A determination that any one of the factors applies precludes
liability. Cole v. Hubanks, 2004 WI
74, ¶8, 272 Wis. 2d
539, 681 N.W.2d 147. The factors are
designed to elicit those circumstances in which “it would shock the conscience
of society to impose liability.” Fandrey, 272 Wis. 2d
46, ¶15.
¶19 Imposing liability in this case would shock our judicial
conscience. Jason’s injury is too remote
from the Wilsons’ negligence and wholly out of
proportion to the Wilsons’
culpability.
¶20 We first examine the proximity of the Wilsons’ negligence to Jason’s injury. This public policy factor focuses on the
relationship between the negligence and the injury, barring recovery for those
injuries that are too remote. “Remote”
in this context means “removed or separated from the negligence in time, place,
or sequence of events.” Beacon Bowl, Inc. v. Wisconsin Elec. Power
Co., 176 Wis. 2d 740, 762,
501 N.W.2d 788 (1993).
¶21 Here,
the jury’s finding of causal negligence depended on the occurrence and timing
of so many independent events that it would shock our judicial conscience to
hold the Wilsons
liable for Jason’s injuries. Jason’s
case rested entirely on Dr. Schwartz’s testimony that Jason’s iris could have
been saved if surgery commenced three hours earlier. Although Jason sufficiently showed that he
could have been in surgery by 7:30 p.m., his theory required the jury to assume
the Wilsons would have obtained immediate medical attention and then speculate
about every subsequent event, including: that Jason would have been
taken to Grantsburg Hospital instead of Cumberland Hospital, where Jason was
actually taken; that Jason would have spent the same amount of time at
Grantsburg Hospital as he did at Cumberland; that personnel at Grantsburg would
have recommended that Jason be taken to Children’s Hospital in St. Paul; that
it would have taken approximately an hour and nineteen minutes to arrive in St.
Paul by car from Grantsburg; and that Jason would have spent slightly over an
hour at Children’s Hospital before entering surgery.
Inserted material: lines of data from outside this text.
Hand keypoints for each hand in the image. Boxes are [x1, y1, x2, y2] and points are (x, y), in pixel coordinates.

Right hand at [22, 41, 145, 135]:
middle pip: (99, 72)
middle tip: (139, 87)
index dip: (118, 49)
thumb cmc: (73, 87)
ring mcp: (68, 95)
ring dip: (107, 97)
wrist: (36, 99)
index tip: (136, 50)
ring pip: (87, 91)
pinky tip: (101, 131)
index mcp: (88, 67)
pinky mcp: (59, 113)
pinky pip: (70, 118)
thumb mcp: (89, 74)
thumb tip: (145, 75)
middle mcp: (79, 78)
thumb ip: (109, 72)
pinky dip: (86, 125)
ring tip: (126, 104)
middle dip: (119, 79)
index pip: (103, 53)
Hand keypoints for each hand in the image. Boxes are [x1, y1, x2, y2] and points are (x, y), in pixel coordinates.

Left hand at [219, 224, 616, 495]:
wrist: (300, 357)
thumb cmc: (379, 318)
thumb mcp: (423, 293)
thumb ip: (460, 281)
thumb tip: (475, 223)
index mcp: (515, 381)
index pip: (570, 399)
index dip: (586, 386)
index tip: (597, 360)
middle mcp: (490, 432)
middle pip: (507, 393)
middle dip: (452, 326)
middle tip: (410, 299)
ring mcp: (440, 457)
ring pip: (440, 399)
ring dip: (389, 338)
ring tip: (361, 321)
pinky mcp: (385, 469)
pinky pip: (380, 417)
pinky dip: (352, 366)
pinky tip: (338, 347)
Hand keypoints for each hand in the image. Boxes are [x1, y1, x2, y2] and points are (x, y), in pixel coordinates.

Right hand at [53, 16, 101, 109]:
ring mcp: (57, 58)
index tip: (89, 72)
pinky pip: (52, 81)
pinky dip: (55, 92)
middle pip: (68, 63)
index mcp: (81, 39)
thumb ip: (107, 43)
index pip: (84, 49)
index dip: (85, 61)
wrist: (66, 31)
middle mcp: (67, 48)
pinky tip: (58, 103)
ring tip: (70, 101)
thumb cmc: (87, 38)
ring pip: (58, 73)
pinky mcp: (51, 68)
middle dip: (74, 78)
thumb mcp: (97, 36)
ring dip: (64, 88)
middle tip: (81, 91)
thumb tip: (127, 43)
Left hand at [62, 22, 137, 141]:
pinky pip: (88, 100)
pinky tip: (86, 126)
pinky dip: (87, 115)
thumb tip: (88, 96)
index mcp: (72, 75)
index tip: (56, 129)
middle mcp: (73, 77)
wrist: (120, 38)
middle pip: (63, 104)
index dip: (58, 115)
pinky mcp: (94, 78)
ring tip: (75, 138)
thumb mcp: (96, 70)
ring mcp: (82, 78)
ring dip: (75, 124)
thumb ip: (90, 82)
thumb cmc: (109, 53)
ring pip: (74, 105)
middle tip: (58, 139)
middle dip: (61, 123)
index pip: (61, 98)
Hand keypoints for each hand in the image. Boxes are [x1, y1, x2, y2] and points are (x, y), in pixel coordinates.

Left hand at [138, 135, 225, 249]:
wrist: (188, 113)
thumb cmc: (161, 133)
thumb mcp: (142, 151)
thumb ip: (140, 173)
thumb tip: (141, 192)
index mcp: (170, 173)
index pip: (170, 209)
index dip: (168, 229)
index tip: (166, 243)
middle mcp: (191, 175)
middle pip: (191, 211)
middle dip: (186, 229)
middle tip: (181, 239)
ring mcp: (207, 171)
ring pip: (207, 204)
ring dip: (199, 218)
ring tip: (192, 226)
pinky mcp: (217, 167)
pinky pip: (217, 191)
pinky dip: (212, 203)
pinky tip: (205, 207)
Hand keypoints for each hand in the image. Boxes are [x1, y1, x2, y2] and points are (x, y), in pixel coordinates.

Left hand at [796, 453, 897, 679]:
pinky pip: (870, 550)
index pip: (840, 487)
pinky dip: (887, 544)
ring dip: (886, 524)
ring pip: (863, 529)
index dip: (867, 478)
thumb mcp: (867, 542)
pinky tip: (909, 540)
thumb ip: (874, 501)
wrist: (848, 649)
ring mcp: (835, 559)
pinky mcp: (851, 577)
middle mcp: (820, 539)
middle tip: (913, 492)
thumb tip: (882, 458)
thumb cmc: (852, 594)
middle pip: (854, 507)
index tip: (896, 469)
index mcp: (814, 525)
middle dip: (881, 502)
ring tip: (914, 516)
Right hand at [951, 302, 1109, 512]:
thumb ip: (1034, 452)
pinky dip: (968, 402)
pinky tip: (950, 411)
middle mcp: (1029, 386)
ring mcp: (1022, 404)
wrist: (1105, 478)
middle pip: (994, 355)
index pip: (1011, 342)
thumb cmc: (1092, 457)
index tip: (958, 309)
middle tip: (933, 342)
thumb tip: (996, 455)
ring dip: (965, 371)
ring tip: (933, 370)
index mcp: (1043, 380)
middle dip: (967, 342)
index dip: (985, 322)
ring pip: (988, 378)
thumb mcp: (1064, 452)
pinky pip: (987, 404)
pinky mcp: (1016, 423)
A slight variance in even the smallest detail
of this timeline could have caused Jason’s surgery to fall outside the
three-hour “window of opportunity” established by Schwartz. Because the jury’s verdict hinges on the
occurrence and timing of so many uncertain events, we conclude that Jason’s
injury is too remote from the Wilsons’
negligence.
¶22 Jason’s recovery is also wholly out of proportion to the Wilsons’ culpability. The Wilsons’
only conceivable fault was their failure to discover the seriousness of Jason’s
injury and get him swift medical attention.
But Jason’s mother—who is also a plaintiff in this suit—had already been
advised by medical professionals to bring Jason in immediately. We cannot ignore her disregard for that advice. The omissions she and Jason now complain of
might have been avoided if she had told Jason’s relatives about her call with Cumberland Hospital. Permitting the most culpable individual to
shift the blame for Jason’s enhanced injuries to those who were the most poorly
situated to prevent them shocks our judicial conscience. See Fandrey, 272 Wis. 2d
46, ¶15.
By the Court.—Judgment reversed.
Not
recommended for publication in the official reports.